The 6-3 decision in Moore vs. Harper, written by Chief Justice John G. Roberts Jr., rejected the GOP claim that state legislatures make the rules alone.

“When state legislatures prescribe the rules concerning federal elections, they remain subject to the ordinary exercise of state judicial review,” he wrote. “State courts retain the authority to apply state constitutional restraints when legislatures act under the power conferred upon them by the elections clause.”

Justices Clarence Thomas, Samuel A. Alito Jr. and Neil M. Gorsuch dissented.

The decision will make it harder for the dominant political party to gerrymander district voting maps to lock in control of most of the seats.

Democrats and many public-interest advocates had worried that the conservative court would bolster GOP lawmakers and potentially enable them to defy the will of the voters in the 2024 presidential race by choosing a slate of Republican electors even if the Democratic candidate wins more votes in their state.

Usually disputes over state election laws are resolved by state judges and the state supreme court. Until recently, it was understood that the state supreme court had the final word on state laws.

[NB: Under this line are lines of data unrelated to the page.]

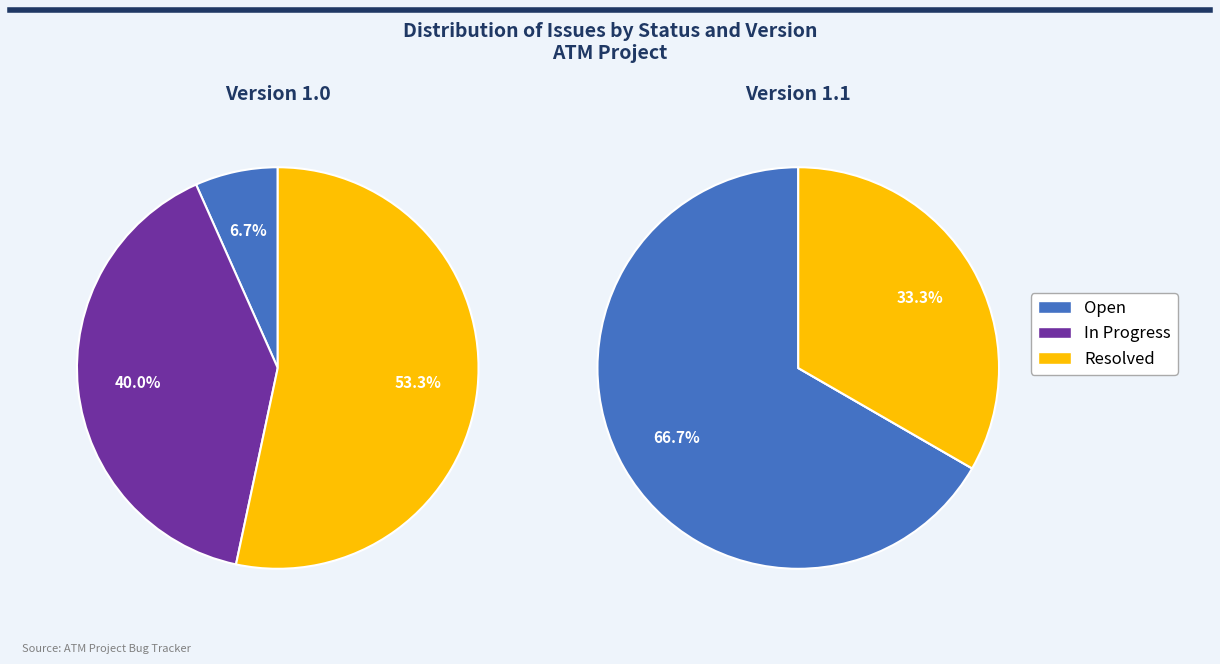

To the nearest percent, what portion does Resolved represent?

50%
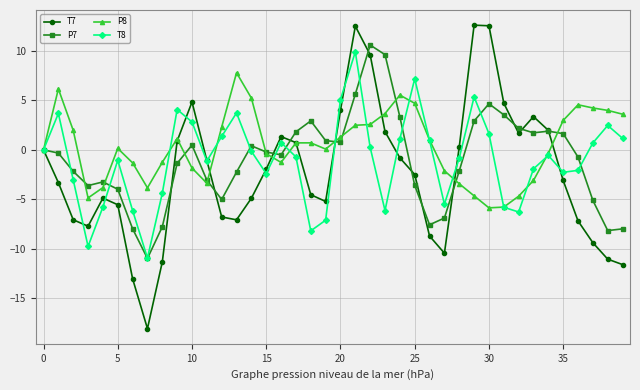

Which series has the widest spread of values?

T7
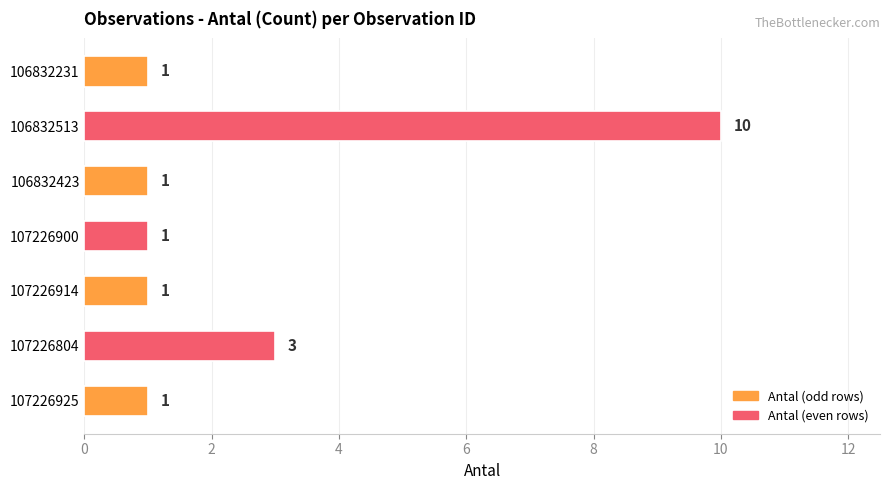

Are the bars horizontal?

Yes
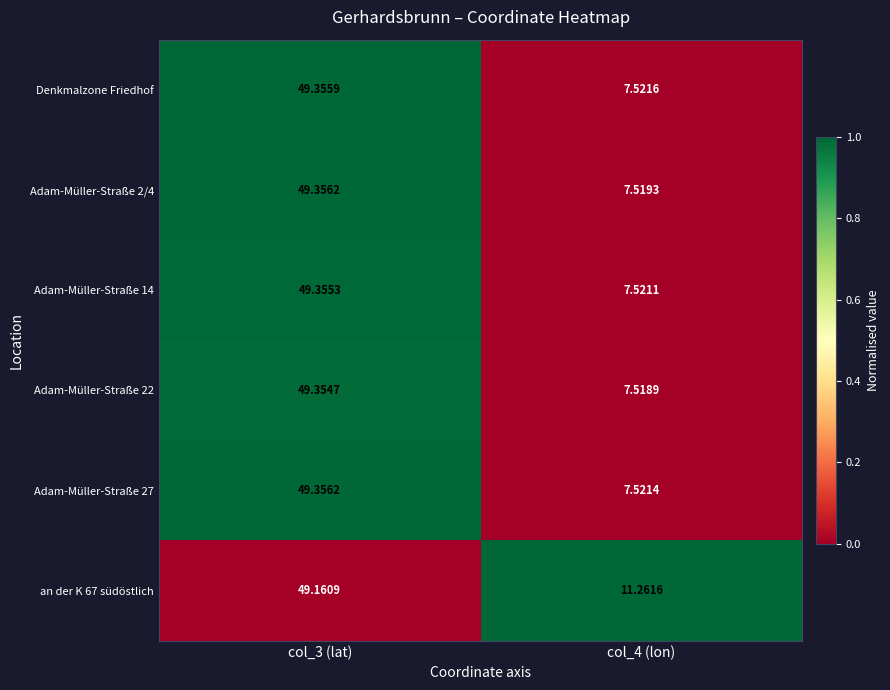

At which category is the sum across all series the highest?

col_3 (lat)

But Republican lawmakers argued that the U.S. Constitution sets a different rule for elections of federal officials. They pointed to the clause that says the “Times, Places and Manner” of electing senators and representatives “shall be prescribed in each State by the Legislature thereof.”

Citing this provision, they argued that state supreme courts did not have the authority to overrule election rules set by state lawmakers. This has been dubbed the “independent state legislature theory.”

The Constitution has a similar provision for electing the president. It says “each state shall appoint” the electors who choose the president “in such manner as the Legislature may direct.”

All the states have adopted laws that say their electors will be chosen based on the outcome of the popular vote in the state.

But after President Trump lost his reelection bid to Joe Biden in 2020, he and some of his supporters urged Republican state lawmakers to defy the law and appoint electors for Trump, not Biden. None did so, however.

Democrats and many election law experts voiced alarm that if the Supreme Court upheld the Republicans’ claim that state legislatures had “independent” authority over elections, GOP lawmakers might select a slate of Republican electors even if the Democratic candidate prevailed in a close race.

The issue came before the Supreme Court last year in a dispute over partisan gerrymandering by Republican state legislators in North Carolina. They drew a voting map that would have given the GOP a clear edge in 10 of the state’s 14 districts for electing U.S. representatives.

Common Cause sued and argued the map was highly partisan and did not fairly reflect the views of the state’s voters. They won before the state Supreme Court, which then had a 4-3 majority of Democratic appointees. Those judges said the state constitution promised free and fair elections, and they ordered a new map for the 2022 midterm elections. Under that map, the state elected seven Republicans and seven Democrats to the House.

But the state’s Republican leaders appealed to the U.S. Supreme Court and argued that the state judges did not have the authority to override the legislature and impose their own map for electing members of Congress.

The high court agreed to hear their appeal, and the justices sounded closely split when they heard arguments in December.

But the month before, Republicans had won two seats on the state Supreme Court, giving them a 5-2 majority. Shortly afterward, the new majority announced it would reconsider the anti-gerrymandering ruling that had infuriated the GOP lawmakers.

On April 28, the state court overturned the earlier ruling and said state lawmakers were entirely free to draw election districts to give their party an advantage. The vote was 5-2.